La famille. La vie citoyenne.
Lors d’un voyage avec le conseil de l’ordre à Osaka, au Japon, pour l’exposition universelle de 1969, Charles et Chantal Pagès, devenue son épouse en 1964, découvrent les peuples d’Asie, de Téhéran à Bangkok et Hong Kong. Ne pouvant avoir d’enfants, « vous n’en aurez jamais » avaient affirmé les spécialistes, ils décident d’en adopter. C’est la fin de la guerre du Viet Nam. Les petits malheureux abandonnés se comptent là-bas par milliers. C’est Pierre qui arrive le premier de Da Nang. A 10 mois il est squelettique. Jacques en 1972, puis Claire vont compléter la famille. En 1979, contre toute attente, Chantal donne naissance à un garçon Marc. Les quatre frères et soeur volent aujourd’hui de leurs propres ailes. L’aîné est pompier professionnel à Clermont Ferrand, père de deux garçons. Jacques, passionné de voile, travaille dans les chantiers navals. Claire a fait des études dans une école hôtelière. Marc, diplômé d’urbanisme, travaille et vit en région parisienne.

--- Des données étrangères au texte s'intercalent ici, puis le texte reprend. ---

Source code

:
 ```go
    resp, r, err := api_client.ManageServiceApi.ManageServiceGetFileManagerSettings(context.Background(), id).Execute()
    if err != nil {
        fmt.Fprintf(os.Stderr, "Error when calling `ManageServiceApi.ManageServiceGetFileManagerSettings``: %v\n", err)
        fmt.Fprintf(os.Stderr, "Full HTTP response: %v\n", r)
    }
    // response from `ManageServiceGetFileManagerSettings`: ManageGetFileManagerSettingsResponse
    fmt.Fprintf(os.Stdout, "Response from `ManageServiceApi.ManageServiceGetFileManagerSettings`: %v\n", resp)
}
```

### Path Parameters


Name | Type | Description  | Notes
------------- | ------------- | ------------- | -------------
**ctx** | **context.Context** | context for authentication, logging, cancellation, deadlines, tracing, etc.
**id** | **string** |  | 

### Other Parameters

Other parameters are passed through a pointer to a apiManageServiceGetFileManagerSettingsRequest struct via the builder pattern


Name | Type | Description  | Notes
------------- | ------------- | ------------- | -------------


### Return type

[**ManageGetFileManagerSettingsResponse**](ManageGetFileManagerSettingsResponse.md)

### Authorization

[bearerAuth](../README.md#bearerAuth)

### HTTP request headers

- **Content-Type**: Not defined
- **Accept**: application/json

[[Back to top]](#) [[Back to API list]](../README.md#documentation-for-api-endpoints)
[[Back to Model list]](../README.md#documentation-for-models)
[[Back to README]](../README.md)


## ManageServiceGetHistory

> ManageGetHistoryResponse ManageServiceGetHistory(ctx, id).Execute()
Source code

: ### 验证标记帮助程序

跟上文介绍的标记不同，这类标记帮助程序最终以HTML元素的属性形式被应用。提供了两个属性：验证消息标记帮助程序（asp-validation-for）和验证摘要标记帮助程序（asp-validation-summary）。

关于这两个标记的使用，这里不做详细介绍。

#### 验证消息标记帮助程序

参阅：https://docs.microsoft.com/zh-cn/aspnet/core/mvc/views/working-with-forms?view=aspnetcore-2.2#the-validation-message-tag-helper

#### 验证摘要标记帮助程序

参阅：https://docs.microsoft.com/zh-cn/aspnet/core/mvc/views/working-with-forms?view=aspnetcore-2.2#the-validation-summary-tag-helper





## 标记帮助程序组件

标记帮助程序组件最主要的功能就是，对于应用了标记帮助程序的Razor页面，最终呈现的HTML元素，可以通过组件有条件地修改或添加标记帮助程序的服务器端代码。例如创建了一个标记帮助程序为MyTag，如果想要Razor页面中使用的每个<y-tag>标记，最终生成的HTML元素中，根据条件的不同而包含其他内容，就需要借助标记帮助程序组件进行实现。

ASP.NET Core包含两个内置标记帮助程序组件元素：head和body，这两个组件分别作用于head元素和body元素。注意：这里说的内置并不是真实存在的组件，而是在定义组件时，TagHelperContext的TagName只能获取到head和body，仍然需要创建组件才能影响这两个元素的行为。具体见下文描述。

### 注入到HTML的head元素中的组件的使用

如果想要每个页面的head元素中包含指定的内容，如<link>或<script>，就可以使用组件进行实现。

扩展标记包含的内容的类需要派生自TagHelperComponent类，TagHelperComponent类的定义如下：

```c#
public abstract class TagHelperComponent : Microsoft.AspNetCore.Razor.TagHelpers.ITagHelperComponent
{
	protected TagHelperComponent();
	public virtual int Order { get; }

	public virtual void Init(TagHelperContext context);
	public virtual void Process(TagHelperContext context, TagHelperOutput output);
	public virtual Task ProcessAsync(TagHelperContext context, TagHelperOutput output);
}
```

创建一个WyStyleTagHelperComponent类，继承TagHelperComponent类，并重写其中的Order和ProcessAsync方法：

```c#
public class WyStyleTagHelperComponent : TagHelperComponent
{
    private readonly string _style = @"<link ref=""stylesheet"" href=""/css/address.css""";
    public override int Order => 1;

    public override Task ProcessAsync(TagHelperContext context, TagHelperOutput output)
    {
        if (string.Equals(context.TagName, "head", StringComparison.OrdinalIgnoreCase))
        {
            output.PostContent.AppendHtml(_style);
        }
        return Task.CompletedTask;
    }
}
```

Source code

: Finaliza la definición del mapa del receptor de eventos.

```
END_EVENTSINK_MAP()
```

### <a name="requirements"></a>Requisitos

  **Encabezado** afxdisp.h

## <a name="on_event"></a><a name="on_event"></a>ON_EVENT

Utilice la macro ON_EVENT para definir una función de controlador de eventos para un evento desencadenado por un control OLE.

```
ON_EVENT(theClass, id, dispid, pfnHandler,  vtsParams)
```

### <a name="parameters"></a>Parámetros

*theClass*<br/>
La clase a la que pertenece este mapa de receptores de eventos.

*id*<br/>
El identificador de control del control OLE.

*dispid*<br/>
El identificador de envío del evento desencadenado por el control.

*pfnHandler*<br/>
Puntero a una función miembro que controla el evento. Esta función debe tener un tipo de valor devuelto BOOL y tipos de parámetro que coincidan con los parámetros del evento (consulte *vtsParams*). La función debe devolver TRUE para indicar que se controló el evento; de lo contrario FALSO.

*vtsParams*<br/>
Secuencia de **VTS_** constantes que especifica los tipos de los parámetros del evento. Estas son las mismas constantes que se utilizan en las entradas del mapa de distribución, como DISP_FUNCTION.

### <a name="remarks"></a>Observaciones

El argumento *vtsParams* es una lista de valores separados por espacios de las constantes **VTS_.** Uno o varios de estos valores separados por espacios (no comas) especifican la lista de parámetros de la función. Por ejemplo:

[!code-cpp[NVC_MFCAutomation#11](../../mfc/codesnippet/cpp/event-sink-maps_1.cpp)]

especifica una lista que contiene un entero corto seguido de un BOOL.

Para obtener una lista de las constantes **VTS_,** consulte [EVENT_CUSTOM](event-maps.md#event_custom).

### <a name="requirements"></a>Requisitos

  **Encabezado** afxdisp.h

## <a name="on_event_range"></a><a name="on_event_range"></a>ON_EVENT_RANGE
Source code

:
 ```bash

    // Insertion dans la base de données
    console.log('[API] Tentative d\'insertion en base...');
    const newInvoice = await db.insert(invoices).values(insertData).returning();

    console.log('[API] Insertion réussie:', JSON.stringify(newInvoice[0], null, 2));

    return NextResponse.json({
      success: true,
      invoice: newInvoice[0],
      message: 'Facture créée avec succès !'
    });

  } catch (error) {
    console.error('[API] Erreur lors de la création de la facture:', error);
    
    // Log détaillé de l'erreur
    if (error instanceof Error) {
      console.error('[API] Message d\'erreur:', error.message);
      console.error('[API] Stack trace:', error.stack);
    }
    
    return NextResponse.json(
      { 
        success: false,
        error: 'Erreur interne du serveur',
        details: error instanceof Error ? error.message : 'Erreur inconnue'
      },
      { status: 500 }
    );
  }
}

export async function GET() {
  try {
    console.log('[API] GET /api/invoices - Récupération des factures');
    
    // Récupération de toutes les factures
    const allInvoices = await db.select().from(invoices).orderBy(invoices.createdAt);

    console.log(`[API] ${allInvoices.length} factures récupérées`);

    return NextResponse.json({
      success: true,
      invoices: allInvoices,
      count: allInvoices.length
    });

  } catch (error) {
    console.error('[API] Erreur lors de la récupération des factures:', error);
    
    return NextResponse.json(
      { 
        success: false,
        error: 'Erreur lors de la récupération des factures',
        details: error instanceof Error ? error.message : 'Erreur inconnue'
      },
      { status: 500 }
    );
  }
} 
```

En décembre 2000, aucun de ses enfants n’ayant choisi de continuer l’oeuvre des bâtisseurs cantaliens, Charles Terrisse décide de prendre une retraite anticipée. La continuité de l’agence d’architecture étant assurée par son ex associé Jean Estival. Il veut servir sa cité. Depuis 2001, il est adjoint à l’urbanisme de la ville d’Aurillac. Il donne l’essentiel de son temps à la Mairie, à quelques dizaines de mètres du petit appartement qu’il habite. Il lui reste à mener, pendant la fi n de son mandat, les divers projets municipaux. Parmi eux, le nouveau plan d’urbanisme et la création d’une zone de protection du patrimoine architectural et environnemental lui tient particulièrement à cœur. Il s’agit de définir le cahier des charges qui protégera le centre historique, et d’autres quartiers de la ville comme l’hôpital et l’hippodrome.
Après ... après il pourra retrouver le plaisir de la randonnée, du vélo, et, enfin, retrouver un chien. Tout au long de sa vie, Charles Terrisse a entretenu une véritable passion pour les grands chiens d’arrêt auvergnats. Il a même suivides études cynophiles qui l’ont fait juge de la société canine. Il assure : « j’aurai à nouveau un Braque d’Auvergne ». Il consacrera son énergie à aider les plus démunis avec le Secours Populaire et dans le cadre du jumelage avec Bougouni.